= 1997 Raghopur Massacre =

Incident in a series of caste related violence in the Eastern Indian state of Bihar

The 1997 Raghopur massacre was an incident in a series of caste related violence in the Eastern Indian state of Bihar. Raghopur is a village located in Patut Panchayat of Bihta block of Patna district which is also home to the state capital Patna. On the night of 21 April 1997, an armed squad of Communist Party of India (Marxist-Leninist) Party Unity entered the village and selectively killed 6 men after identifying them as members of Bhumihar caste. The house of Janardhana Sharma, a local member of the Bihar Legislative Assembly, was blown up twice by explosives.

== Massacre==
At the time of the massacre Raghopur consisted of 150 households with Bhumihars and Musahars being the predominant castes in the village. There were around 50 Bhumihar households and 50 Musahar households. Other major castes living in the village included Dusadhs and Kanu Saus with one or two households belonging to other castes including a Muslim household. Most of the land in the village was owned by Bhumihars with two families owning more than 20 acres and all other families owning 5-10 acres of land.

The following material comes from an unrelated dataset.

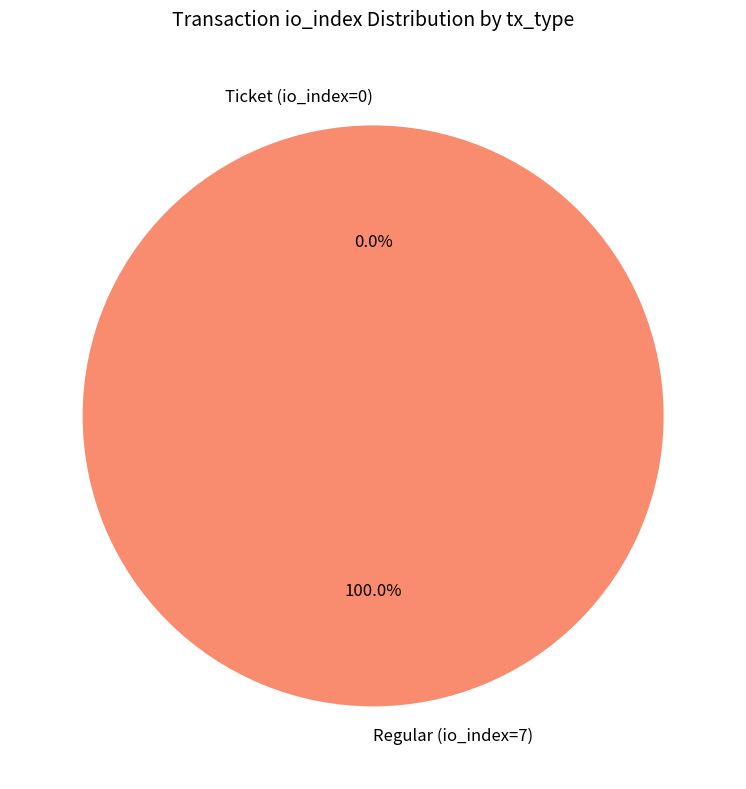

Rank the categories by value from lowest to highest.

Ticket (io_index=0), Regular (io_index=7)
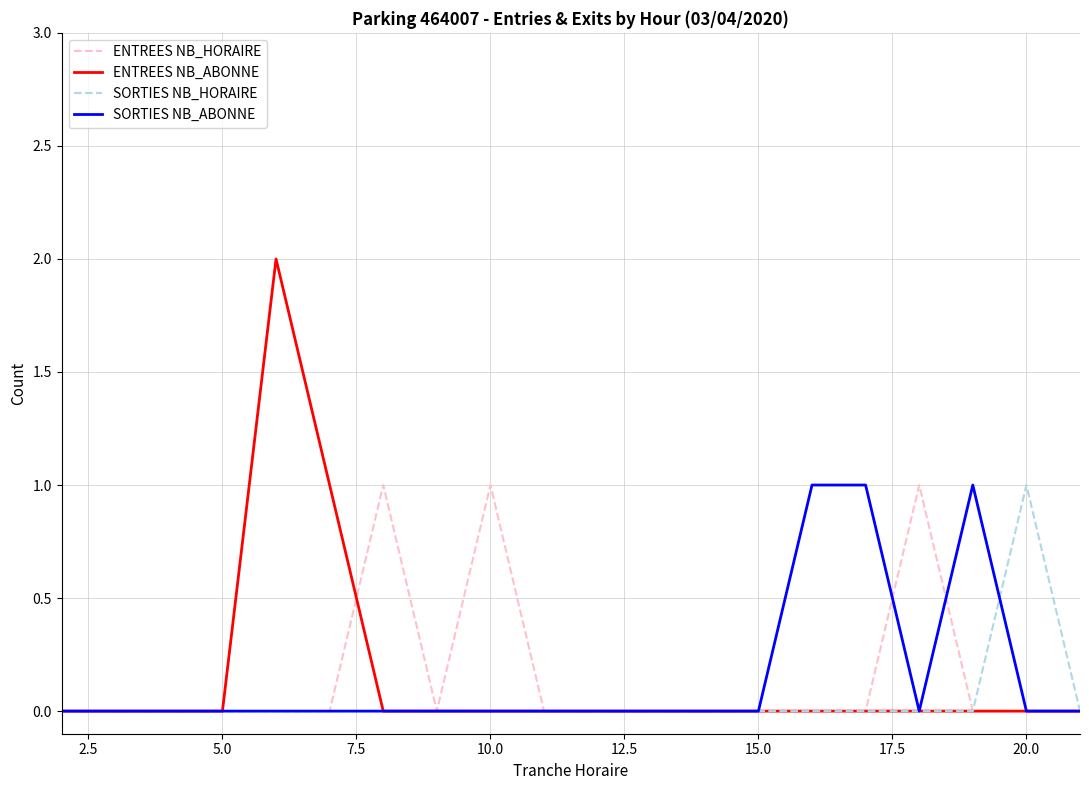

Count the number of data series in this chart.

4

The attack took place after midnight. In first strike, at around 12:30 AM the unoccupied house of Janardhana Sharma was blown up with explosives. Pawan Singh (25 years), who was sleeping inside the house, was pulled outside and shot after ascertaining his caste and identity. Post the explosion the Naxals circled the village and gathered as many people as possible to kill. Some were killed at sight after making attempt to warn the villagers while others were taken outside the village to be killed collectively .

Three men were also picked to be killed but let go after they claimed to not be Bhumihars. Mr Janardhana Sharma's house was blown up once again at 12:50 AM.

Greater casualties in the massacre was prevented due to the Naxal's inability to account for new phone lines that had been installed in the village a few months before the attack. Members of the village were able to contact the police in neighboring Nagahar village and the first squad of police were in village by 1:15 AM.

== Aftermath ==
FIRs against 25 people were lodged in the nearby police stations of Bikram, Rania Talab and Paliganj. A police camp with 12 policemen was set up to provide round the clock security to the village after the incident. The families of the deceased were given an ex gratia compensation of Rs 10,000.